3. Classification by output phase number

According to the number of output phases, there are two types of single-phase and three-phase grid-connected inverters. Generally, single-phase mode is generally used for small and medium power occasions, and three-phase grid-connected inverters are mostly used for high power occasions.

4. Classified by power level

According to the classification of power level, it can be divided into small power inverters with power less than 1kW, medium power grid-connected inverters with power level 1kW~50kW and high-power grid-connected inverters with power level above 50kW. Since the development of photovoltaic grid-connected inverters, the most mature development is the medium-power grid-connected inverters. At present, commercial mass production has been achieved, and the technology is becoming mature.

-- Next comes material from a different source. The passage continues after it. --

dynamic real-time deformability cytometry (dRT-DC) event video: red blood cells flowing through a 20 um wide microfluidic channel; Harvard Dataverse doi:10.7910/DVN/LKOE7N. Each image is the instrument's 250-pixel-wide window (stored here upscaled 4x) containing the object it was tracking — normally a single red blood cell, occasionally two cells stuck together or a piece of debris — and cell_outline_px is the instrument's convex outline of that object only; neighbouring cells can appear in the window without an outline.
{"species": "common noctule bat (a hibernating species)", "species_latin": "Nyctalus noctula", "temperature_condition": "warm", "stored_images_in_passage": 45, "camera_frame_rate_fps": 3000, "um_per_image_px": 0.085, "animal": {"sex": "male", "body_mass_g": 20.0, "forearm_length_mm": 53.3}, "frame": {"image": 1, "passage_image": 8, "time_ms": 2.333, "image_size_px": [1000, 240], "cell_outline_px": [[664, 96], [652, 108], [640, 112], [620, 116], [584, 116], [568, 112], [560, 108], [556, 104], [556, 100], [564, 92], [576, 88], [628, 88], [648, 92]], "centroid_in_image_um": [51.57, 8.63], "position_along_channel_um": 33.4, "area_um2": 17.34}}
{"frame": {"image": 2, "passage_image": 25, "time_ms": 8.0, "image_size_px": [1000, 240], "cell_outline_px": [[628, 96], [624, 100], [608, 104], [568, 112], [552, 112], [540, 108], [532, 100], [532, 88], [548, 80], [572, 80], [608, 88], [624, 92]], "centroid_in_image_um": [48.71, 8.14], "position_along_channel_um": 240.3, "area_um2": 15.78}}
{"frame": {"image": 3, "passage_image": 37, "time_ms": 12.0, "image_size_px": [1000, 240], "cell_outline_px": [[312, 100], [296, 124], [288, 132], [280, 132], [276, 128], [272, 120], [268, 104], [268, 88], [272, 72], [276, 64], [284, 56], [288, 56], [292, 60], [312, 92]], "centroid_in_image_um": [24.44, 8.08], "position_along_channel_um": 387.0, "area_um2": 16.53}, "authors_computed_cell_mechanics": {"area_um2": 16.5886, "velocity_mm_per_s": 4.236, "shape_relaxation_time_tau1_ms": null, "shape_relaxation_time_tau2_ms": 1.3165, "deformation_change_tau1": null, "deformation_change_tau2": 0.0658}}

5. Classification by power flow direction

According to the power flow direction, it is classified into two types: unidirectional power flow grid-connected inverters and bidirectional power flow grid-connected inverters. The one-way power flow grid-connected inverter is only used for grid-connected power generation. In addition to the grid-connected power generation, the two-way power flow grid-connected inverter can also be used as a rectifier to improve the grid voltage quality and load power factor. In recent years, two-way power flow grid-connected inverters have gained attention and are one of the future development directions. In the future, photovoltaic inverters will integrate grid-connected power generation, reactive power compensation, active filtering and other functions. They will realize grid-connected power generation when there is sunlight during the day, and realize reactive power compensation, active filtering and other functions when electricity is used at night.

6. Classified by photovoltaic string method

Photovoltaic grid-connected inverters can be divided into string inverters, centralized inverters and micro inverters according to the combination of photovoltaic panels. This is the most commonly used classification method in the application field.

(1) String inverter

String inverters are becoming the most popular inverters in the international market. It is a design based on a modular concept. Multiple photovoltaic panels are connected in series to form a string according to the rated input voltage requirements of the inverter. They are connected to the grid in parallel through an inverter, and the inverter tracks the maximum power peak at the DC end. There are also string inverters that are connected to multiple strings and perform multi-channel Maximum Power Point Traking (MPPT) control, and their power capacity is about 1 kW ~ 50 kW. They are usually used in photovoltaic systems such as BIPV (Building Integrated Photovoltaic), BAPV (Building Attached Photovoltaic), or Roof Plant, and are therefore also called household or commercial photovoltaic inverters. String inverters are particularly suitable for use in distributed power supplies.

(2) Centralized inverter

Centralized inverters are generally used in large-scale power generation systems such as large-scale workshops, desert power stations, and ground power stations with uniform sunlight. The total system power is large, generally above 100 kW to 1 MW. Multiple photovoltaic strings are connected in parallel to the combiner box, and then connected to the DC input end of a centralized inverter for grid-connected power generation.

(3) Micro grid-connected inverter

A micro grid-connected inverter is a converter device that directly boosts, inverts, and merges the DC power of a single photovoltaic panel into the grid. Generally, the power capacity is less than 1 000 W, so it is called a micro inverter. It has the ability to track the maximum power point at the component level, and can be integrated on the photovoltaic panel assembly as an adapter between a single photovoltaic panel and the grid. This makes the distributed power system plug-and-play, even without professional technical personnel for operation and maintenance. However, the unit power cost of micro-inverters is relatively high and is not suitable for large-scale distributed power use.

The three grid-connected inverters have their own advantages and disadvantages and are suitable for different applications. They need to be selected according to the actual application, and they can also be combined to optimize efficiency.